* Passage to read:
I think everyone has missed out on the *best* feature that the ‘Family sharing’ policy allowed that simply swapping discs does not, which is becoming more and more relevant – DLC.
How many games have come out which you have purchased DLC for? We could have shared not only the game but also the DLC we had purchased for the game to up to ten of our friends! I think that freedom is easily worth the 24hr check-in policy.
Microsoft won’t lose out. Whether it had DRM or not, mainstream media was giving positive coverage across the board and it’s aim was to be for all-around entertainment, appealing to a much wider audience than just “gamers” — news outlets sent reporters to E3 and all they spoke about were the existence new consoles and Call of Duty, nothing about features or limitations or controversy. A lot of people were still going to buy the console and the games because the bulk of people who play don’t trawl the internet and critique every announcement or feature or swear allegiance to one particular brand and shit-talk the rest.
I have terrible internet at home, so while downloading games/streaming tv shows and movies isn’t an option and I can’t take advantage of it (nor can I afford any new consoles), I thought things were moving in a positive direction — a la Steam (which also copped a lot of flak in the past).

* Raw records:

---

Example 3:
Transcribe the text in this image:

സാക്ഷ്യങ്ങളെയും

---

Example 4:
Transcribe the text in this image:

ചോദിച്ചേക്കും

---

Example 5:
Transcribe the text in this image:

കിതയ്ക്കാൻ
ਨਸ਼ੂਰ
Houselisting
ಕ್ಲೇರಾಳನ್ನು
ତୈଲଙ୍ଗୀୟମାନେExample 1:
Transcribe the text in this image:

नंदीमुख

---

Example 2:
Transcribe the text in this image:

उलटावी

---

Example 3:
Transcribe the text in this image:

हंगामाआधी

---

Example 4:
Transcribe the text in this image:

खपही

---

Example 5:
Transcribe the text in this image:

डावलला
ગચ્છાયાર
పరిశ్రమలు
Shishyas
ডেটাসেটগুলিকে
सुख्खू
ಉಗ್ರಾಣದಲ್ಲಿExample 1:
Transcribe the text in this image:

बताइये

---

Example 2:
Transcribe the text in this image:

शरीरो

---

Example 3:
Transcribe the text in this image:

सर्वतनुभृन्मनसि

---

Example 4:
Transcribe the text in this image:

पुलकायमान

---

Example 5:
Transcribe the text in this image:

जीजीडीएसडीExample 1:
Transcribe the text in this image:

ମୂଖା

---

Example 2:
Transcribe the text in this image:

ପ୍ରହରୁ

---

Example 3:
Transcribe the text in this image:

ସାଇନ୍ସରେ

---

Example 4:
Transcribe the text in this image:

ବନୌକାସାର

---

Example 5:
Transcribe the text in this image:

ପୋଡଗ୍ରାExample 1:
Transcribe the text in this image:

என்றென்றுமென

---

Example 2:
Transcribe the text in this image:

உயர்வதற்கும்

...

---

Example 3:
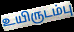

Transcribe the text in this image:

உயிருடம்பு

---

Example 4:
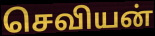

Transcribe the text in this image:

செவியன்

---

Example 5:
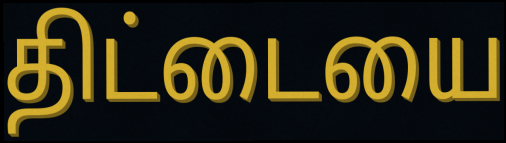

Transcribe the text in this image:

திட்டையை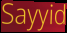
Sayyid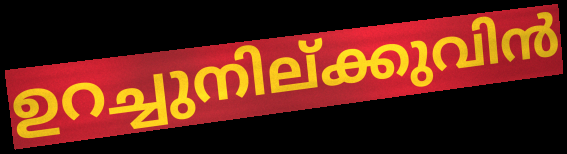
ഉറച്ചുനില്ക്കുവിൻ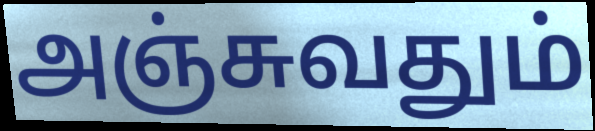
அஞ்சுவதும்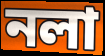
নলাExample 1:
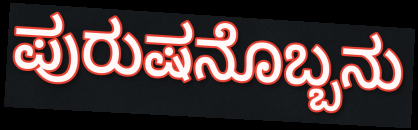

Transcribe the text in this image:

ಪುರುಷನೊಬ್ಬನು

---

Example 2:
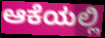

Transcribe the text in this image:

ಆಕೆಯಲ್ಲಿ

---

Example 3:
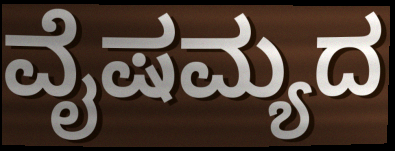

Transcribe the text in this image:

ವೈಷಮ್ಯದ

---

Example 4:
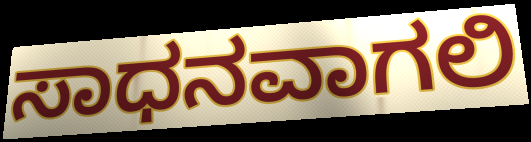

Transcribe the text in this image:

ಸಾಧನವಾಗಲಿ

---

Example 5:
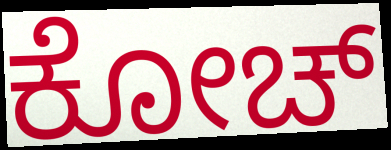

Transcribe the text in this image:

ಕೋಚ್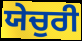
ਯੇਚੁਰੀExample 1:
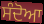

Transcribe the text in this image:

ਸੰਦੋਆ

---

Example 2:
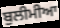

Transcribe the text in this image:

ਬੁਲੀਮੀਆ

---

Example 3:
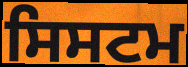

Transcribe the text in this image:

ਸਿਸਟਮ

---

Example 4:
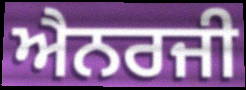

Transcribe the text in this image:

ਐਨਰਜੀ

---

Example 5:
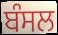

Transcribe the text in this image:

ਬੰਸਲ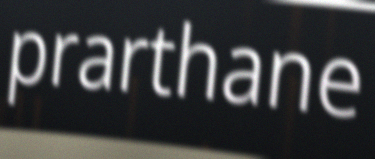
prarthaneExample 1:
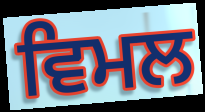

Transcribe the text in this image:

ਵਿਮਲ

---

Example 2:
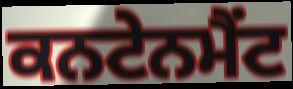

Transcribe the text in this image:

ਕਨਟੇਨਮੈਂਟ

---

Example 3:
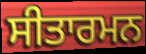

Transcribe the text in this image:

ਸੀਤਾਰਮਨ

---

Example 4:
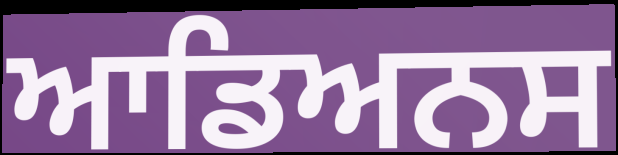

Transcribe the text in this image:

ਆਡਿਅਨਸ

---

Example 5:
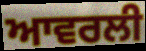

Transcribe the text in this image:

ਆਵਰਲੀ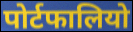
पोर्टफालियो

* Task brief: Extend the passage on the console family sharing policy and DLC, starting right after its last sentence.

* Result for this exercise:
A few mistakes, some bad features that an out of touch exec must’ve thought was a good idea and some very poor messages sent out by Microsoft, but the long-term vision was good — Microsoft’s fault in part for not being able to communicate that.
… but consumers have contributed to that as well. Reddit, NeoGAF, Eurogamer, Kotaku, etc. — people have been stirring up so much fear and hysteria, spreading misinformation, swearing that they’re being violated by something which doesn’t yet exist in their hands and which they’re under no compulsion to purchase… that it’s undone any real progress from the 360 to the Xbox One.
You like something, you don’t like something — everyone has an opinion and people can share it or vote with their wallet or do whatever they like, but for the first time in a couple of generations, there was a very big difference in the way rival consoles were setup (excluding touch/gesture input) … and instead of seeing how that played out ‘n letting it fail or succeed on its own merits, gamers waged an online war.
People have been asking for a new generation of consoles for years, new hardware and features, but when they’re shown what’s on offer they complain (whether the ‘progress’ is in the right direction or not isn’t exactly the point) until nothing has changed — it’s totally reductive, and dissuades people attempting anything new unless they’re sure it’s perfect. Like we need developers to be more reserved than they already are.
Anyway. It would be ideal if they could keep the digital library and sharing, and discs weren’t neutered once your game was installed (hopefully this will be the case in the near-future, e.g. you can register the game and still share the disc like the announced-then-withdrawn family sharing feature, except physical) … but for now, the whole saga is just disappointing.
No-one has “won” anything.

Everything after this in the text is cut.